§ TASK ITEM
Below are records; reproduce exactly the lines from the one that has "591px; top: 373px;" through the one that has "<span>OPERATING EXPENSES</span>", ends included, and nothing more.

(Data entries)
=== Section Start ===
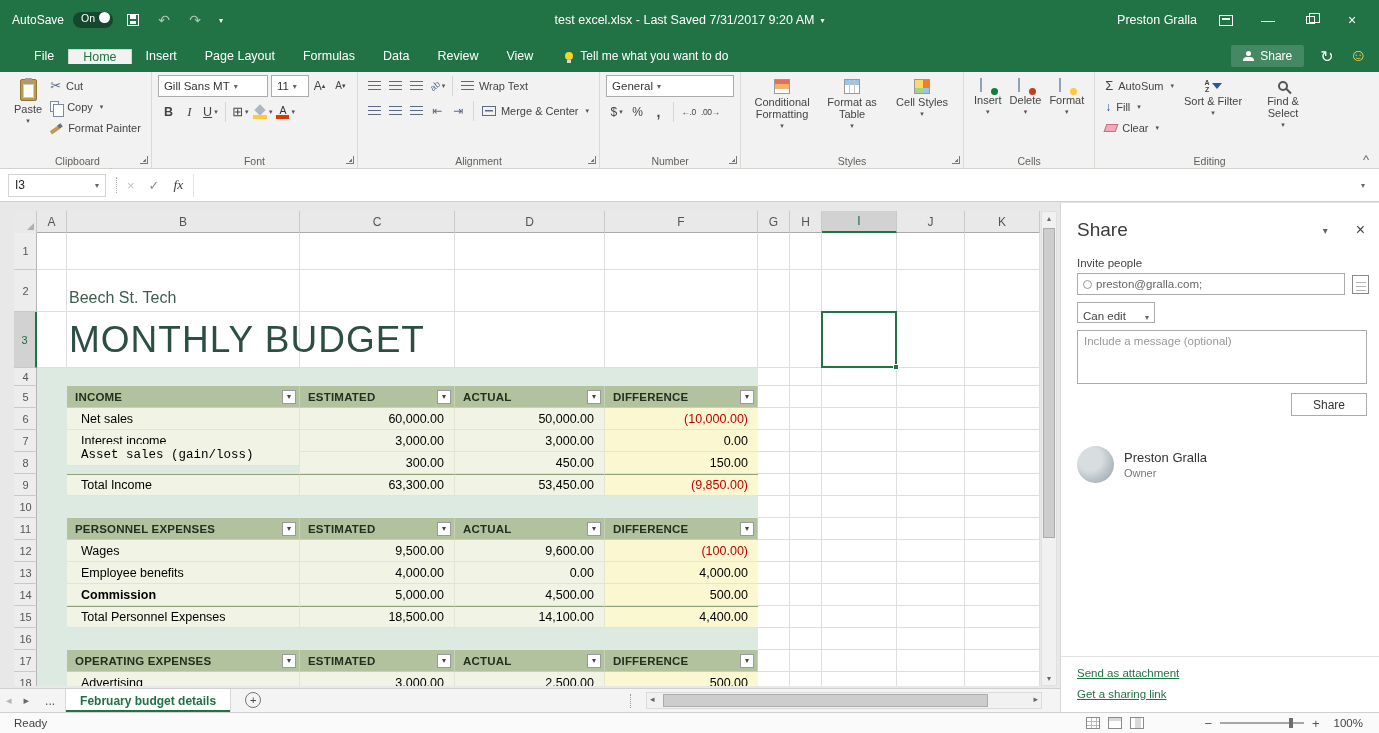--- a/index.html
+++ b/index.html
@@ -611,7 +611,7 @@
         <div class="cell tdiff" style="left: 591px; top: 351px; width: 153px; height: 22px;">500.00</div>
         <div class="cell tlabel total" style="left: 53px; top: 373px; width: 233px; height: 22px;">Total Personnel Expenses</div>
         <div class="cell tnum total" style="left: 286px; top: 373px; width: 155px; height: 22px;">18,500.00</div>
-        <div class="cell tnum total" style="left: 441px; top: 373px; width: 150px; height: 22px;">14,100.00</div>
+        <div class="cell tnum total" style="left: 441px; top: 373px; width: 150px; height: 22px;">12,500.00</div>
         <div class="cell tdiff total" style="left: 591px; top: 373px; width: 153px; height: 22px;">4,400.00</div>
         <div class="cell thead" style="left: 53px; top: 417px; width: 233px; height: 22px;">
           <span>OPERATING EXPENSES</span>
=== Section End ===
=== Section Start ===
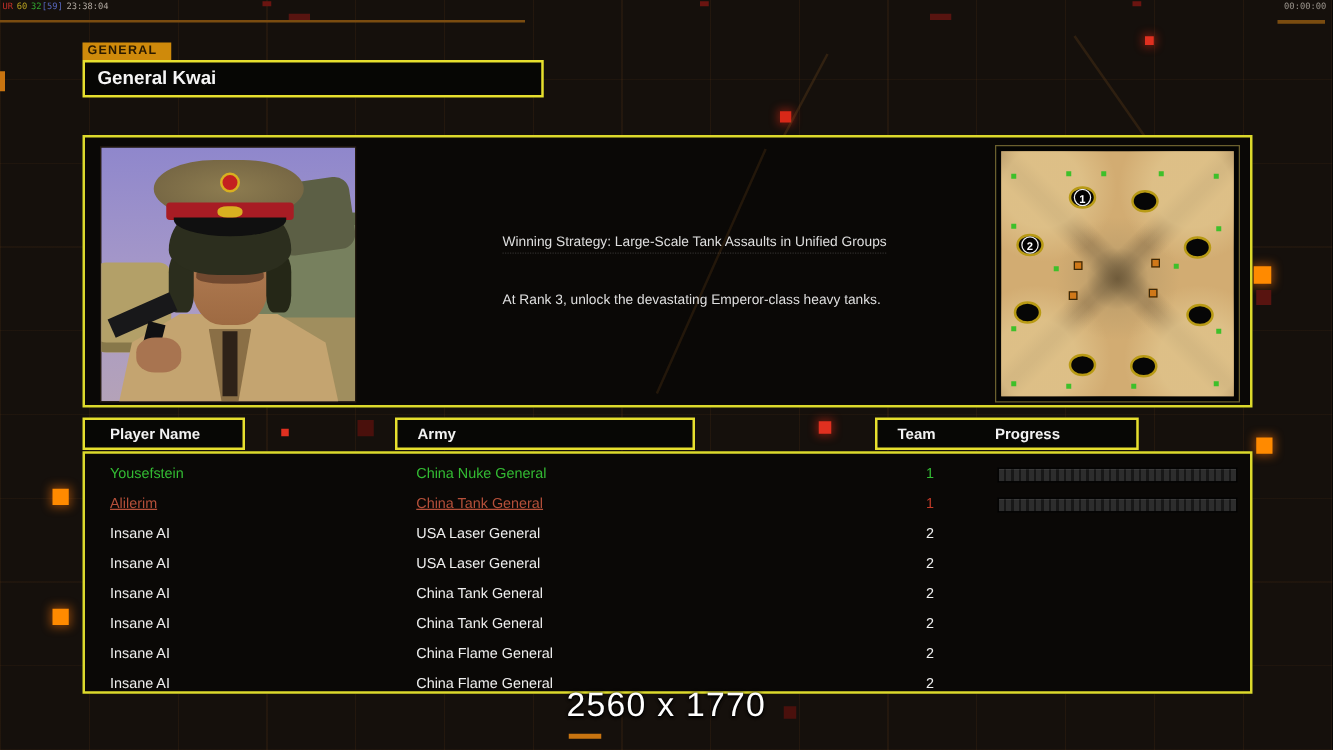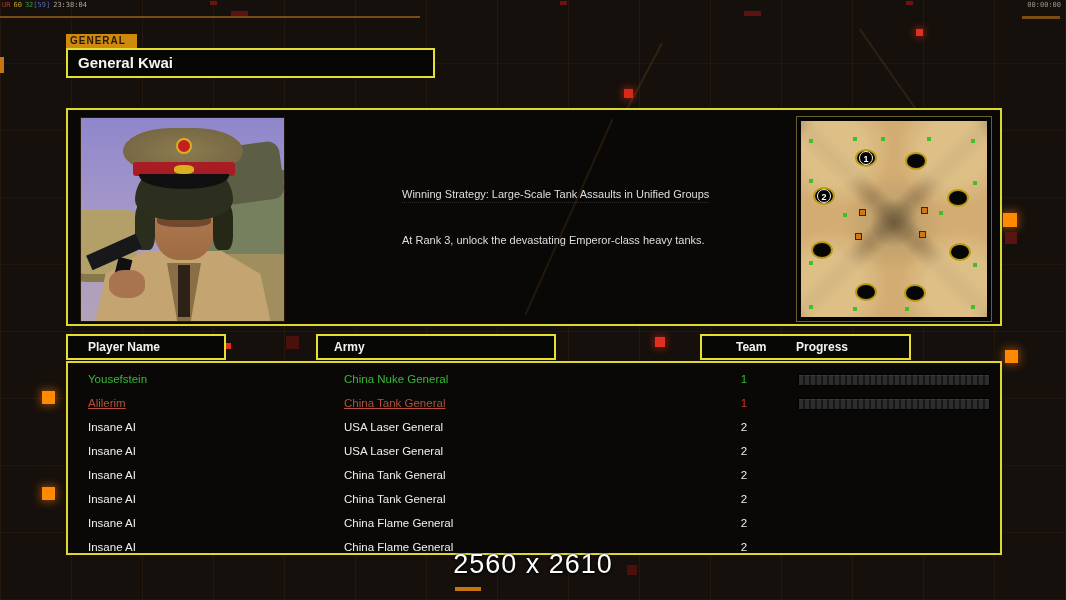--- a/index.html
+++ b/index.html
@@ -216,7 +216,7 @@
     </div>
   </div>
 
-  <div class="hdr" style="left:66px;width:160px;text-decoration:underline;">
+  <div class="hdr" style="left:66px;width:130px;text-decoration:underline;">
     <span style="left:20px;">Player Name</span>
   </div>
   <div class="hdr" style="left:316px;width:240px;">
=== Section End ===
=== Section Start ===
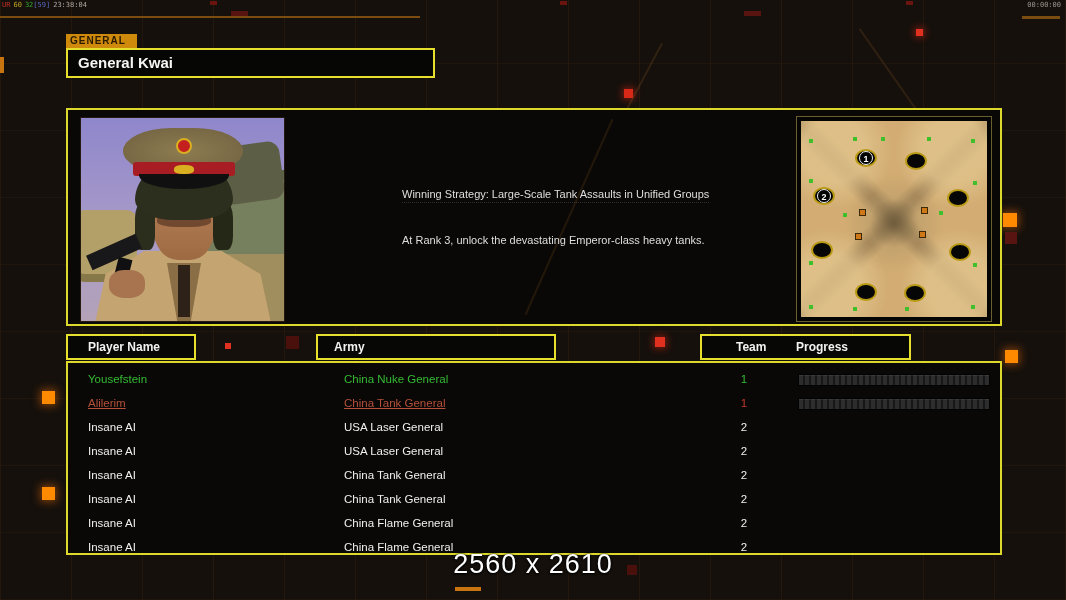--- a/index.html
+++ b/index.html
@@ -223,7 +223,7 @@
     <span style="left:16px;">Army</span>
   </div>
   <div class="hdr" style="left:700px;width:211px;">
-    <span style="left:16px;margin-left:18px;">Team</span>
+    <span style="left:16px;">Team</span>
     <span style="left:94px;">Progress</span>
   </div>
=== Section End ===
§ RESULT FOR THIS EXERCISE
         <div class="cell tdiff total" style="left: 591px; top: 373px; width: 153px; height: 22px;">4,400.00</div>
         <div class="cell thead" style="left: 53px; top: 417px; width: 233px; height: 22px;">
           <span>OPERATING EXPENSES</span>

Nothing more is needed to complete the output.